[Task objective]: Say how many lines in the records hold "string". Nothing but the number should be given.

[Records supplied]:
──────────────────────────────
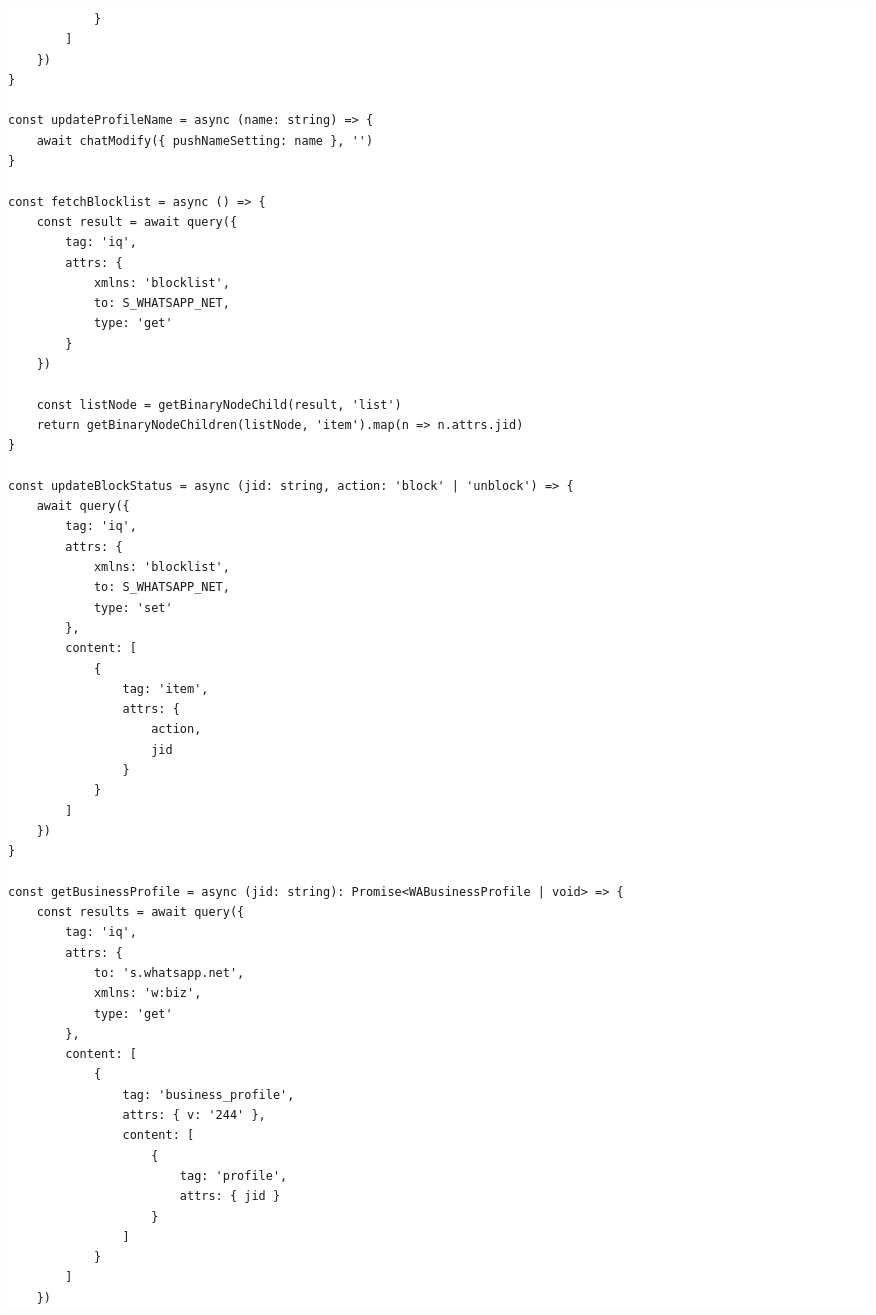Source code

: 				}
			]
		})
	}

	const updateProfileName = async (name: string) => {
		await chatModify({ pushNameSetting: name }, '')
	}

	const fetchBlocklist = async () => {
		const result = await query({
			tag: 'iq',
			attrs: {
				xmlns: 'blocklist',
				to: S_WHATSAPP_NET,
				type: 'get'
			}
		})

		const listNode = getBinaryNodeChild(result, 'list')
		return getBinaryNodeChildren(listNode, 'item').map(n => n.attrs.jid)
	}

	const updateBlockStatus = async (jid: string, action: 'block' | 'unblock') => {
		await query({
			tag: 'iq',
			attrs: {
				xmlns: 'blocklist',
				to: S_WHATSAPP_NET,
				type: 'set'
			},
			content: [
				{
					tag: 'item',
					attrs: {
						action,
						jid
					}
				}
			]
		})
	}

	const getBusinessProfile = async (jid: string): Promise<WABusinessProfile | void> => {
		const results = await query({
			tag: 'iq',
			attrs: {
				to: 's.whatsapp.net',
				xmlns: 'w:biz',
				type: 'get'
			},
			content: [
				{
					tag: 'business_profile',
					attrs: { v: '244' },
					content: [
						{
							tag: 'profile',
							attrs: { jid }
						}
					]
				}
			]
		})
──────────────────────────────
[Your solution]: 3